My grandfather’s hammer

My grandfather had a ball-peen hammer [1] that I now use to drive small nails into the wall to hang baseball caps and calendars on.   Because I was a child the first time I saw this eccentric looking, thin handled hammer (without the familiar woodpecker comb on the back of the head, used for pulling nails) I thought it was called a European hammer, which made sense to me, since my grandfather was European.    I have no idea how he came to own the machinist’s hammer as, to my knowledge, he never did any type of peening at all (whatever the hell that is).

I love this hammer, because it was owned by Pop.   The smooth handle has the feel of old, well-used wood.  The small metal head is smart looking and ready to bop.   I wield it every time there is a small nail to be driven into anything.   I feel a small rush of excitement as I go to get the natty little hammer.

When I was a boy I went through a time when all I wanted was a baby elephant.   I would not let up on the theme.   One day, over dinner, Pop promised to get me one when I reached a certain age, along with, a few years later, a copy machine.   I never stopped to think that baby elephants grow to become the earth’s largest land mammals.  The baby ones are so cute.   I was a kid.   Still, I didn’t forget, when I reached those ages and had no elephant, no copy machine (at that time a gigantic thing that took up the footprint of a single bed) appeared.
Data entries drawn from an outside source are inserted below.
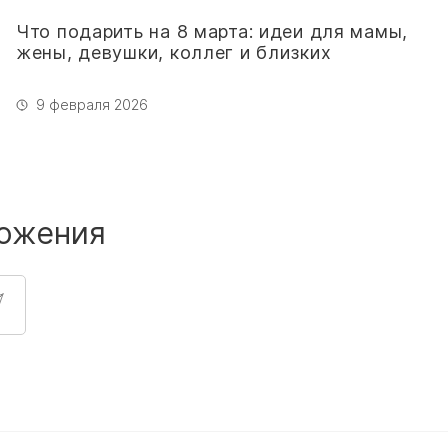
Что подарить на 8 марта: идеи для мамы,
жены, девушки, коллег и близких
9 февраля 2026
ожения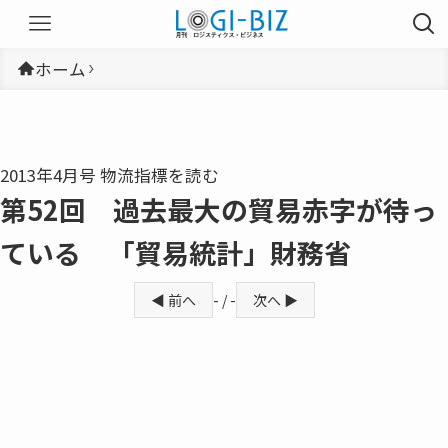
ホーム
2013年4月号 物流指標を読む
第52回 過去最大の貿易赤字が待っ
ている 「貿易統計」財務省
◀ 前へ
- / -
次へ ▶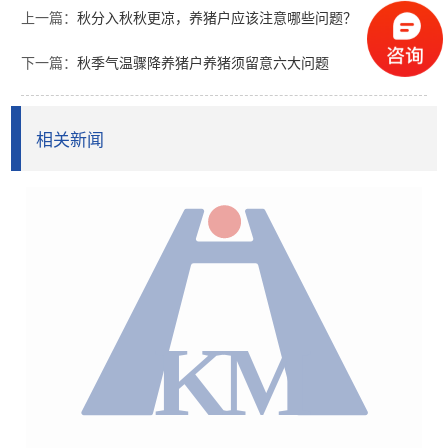
上一篇：
秋分入秋秋更凉，养猪户应该注意哪些问题？
下一篇：
秋季气温骤降养猪户养猪须留意六大问题
相关新闻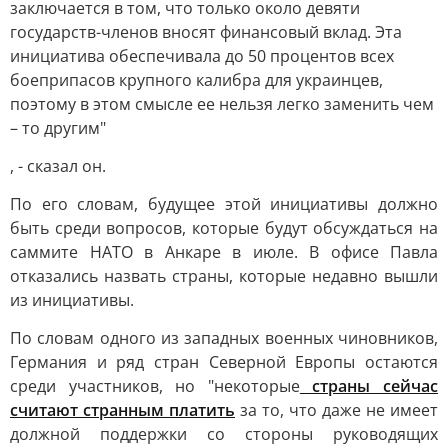
заключается в том, что только около девяти
государств-членов вносят финансовый вклад. Эта
инициатива обеспечивала до 50 процентов всех
боеприпасов крупного калибра для украинцев,
поэтому в этом смысле ее нельзя легко заменить чем
– то другим"
, - сказал он.
По его словам, будущее этой инициативы должно
быть среди вопросов, которые будут обсуждаться на
саммите НАТО в Анкаре в июле. В офисе Павла
отказались назвать страны, которые недавно вышли
из инициативы.
По словам одного из западных военных чиновников,
Германия и ряд стран Северной Европы остаются
среди участников, но "некоторые
страны сейчас
считают странным платить
за то, что даже не имеет
должной поддержки со стороны руководящих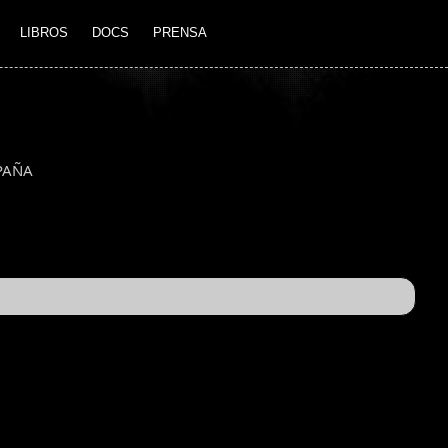
LIBROS
DOCS
PRENSA
PAÑA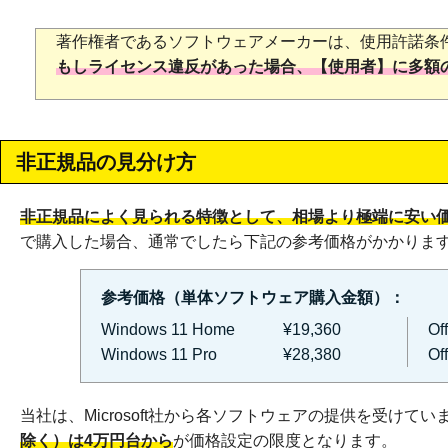
著作権者であるソフトウェアメーカーは、使用許諾条
もしライセンス違反があった場合、【使用者】に多額
非正規品の見分け方
非正規品によく見られる特徴として、相場より極端に安い
で購入した場合、通常でしたら下記の参考価格がかかりま
参考価格（単体ソフトウェア購入金額）：
Windows 11 Home
¥19,360
Of
Windows 11 Pro
¥28,380
Of
当社は、Microsoft社から各ソフトウェアの提供を受けて
除く）は4万円台から
が価格設定の限度となります。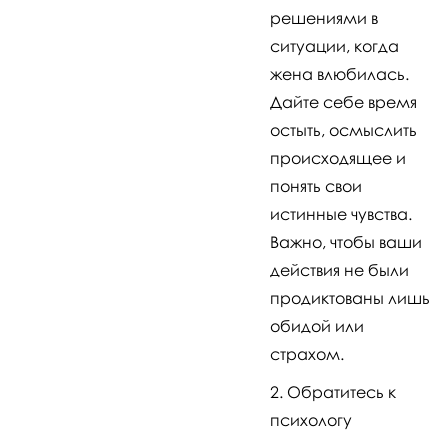
решениями в
ситуации, когда
жена влюбилась.
Дайте себе время
остыть, осмыслить
происходящее и
понять свои
истинные чувства.
Важно, чтобы ваши
действия не были
продиктованы лишь
обидой или
страхом.
Обратитесь к
психологу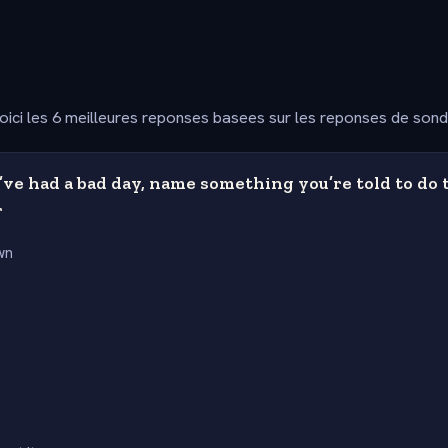
oici les 6 meilleures reponses basees sur les reponses de son
ve had a bad day, name something you’re told to do 
r
wn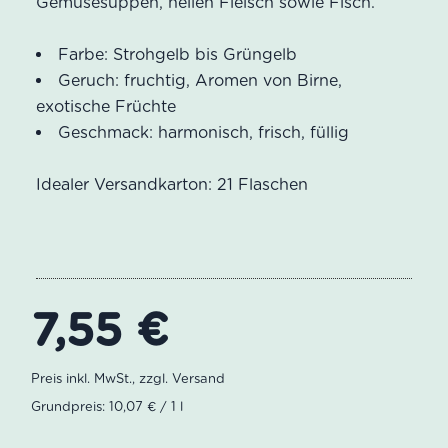
Gemüsesuppen, hellen Fleisch sowie Fisch.
Farbe: Strohgelb bis Grüngelb
Geruch: fruchtig, Aromen von Birne,
exotische Früchte
Geschmack: harmonisch, frisch, füllig
Idealer Versandkarton: 21 Flaschen
7,55
€
Grundpreis: 10,07 € / 1 l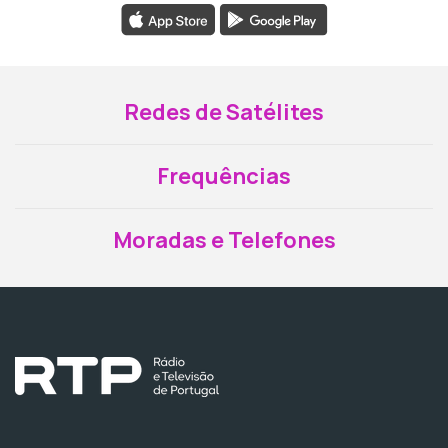
Redes de Satélites
Frequências
Moradas e Telefones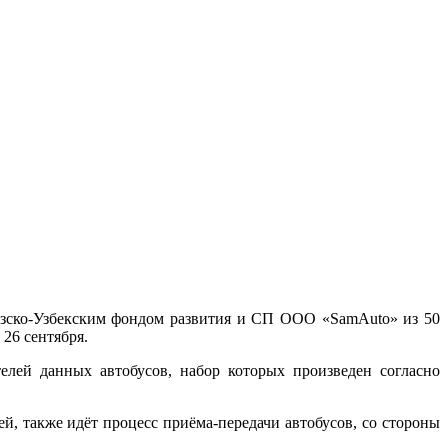
зско-Узбекским фондом развития и СП ООО «SamAuto» из 50
26 сентября.
лей данных автобусов, набор которых произведен согласно
й, также идёт процесс приёма-передачи автобусов, со стороны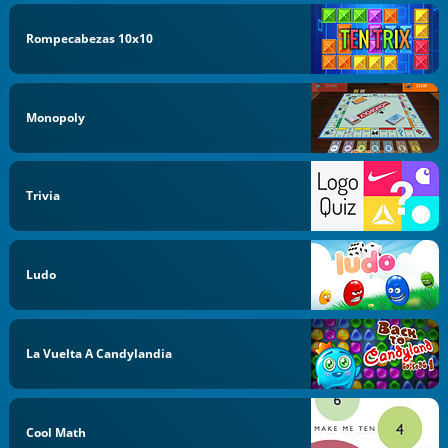
Rompecabezas 10x10
Monopoly
Trivia
Ludo
La Vuelta A Candylandia
Cool Math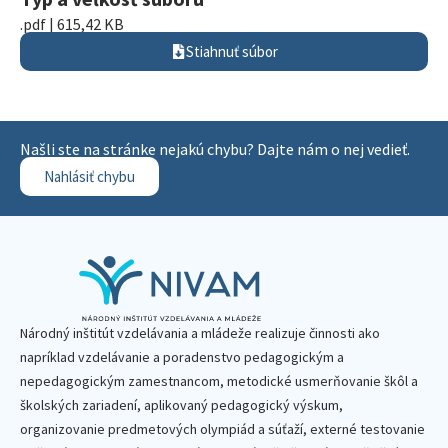
.pdf | 615,42 KB
Stiahnuť súbor
Našli ste na stránke nejakú chybu? Dajte nám o nej vedieť.
Nahlásiť chybu
Národný inštitút vzdelávania a mládeže realizuje činnosti ako
napríklad vzdelávanie a poradenstvo pedagogickým a
nepedagogickým zamestnancom, metodické usmerňovanie škôl a
školských zariadení, aplikovaný pedagogický výskum,
organizovanie predmetových olympiád a súťaží, externé testovanie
My gentle, loving grandfather had lied to placate me.   Et tu, Pop? 

He was trying to soothe me with these obvious lies, I realize, and I didn’t really hold it against him.   Fifty years later we’d all have copy machines on our desks and, truly, it would have sucked to have been the child owner of a baby elephant.  In the best case scenario there would have been that wrenching moment when the growing elephant would have to move away.   I never even thought of the cruelty of taking the little giant away from her mother so I could have the world’s coolest pet.  Elephants are social animals.

… And I am going to be late for my appointment with the nephrologist if I continue tapping here now.  So, if you will please excuse me, I must… be…. awwwwwn my way.

 

 

[1] Wikipedia:  

also known as a machinist’s hammer, is a type of peening hammer used in metalworking.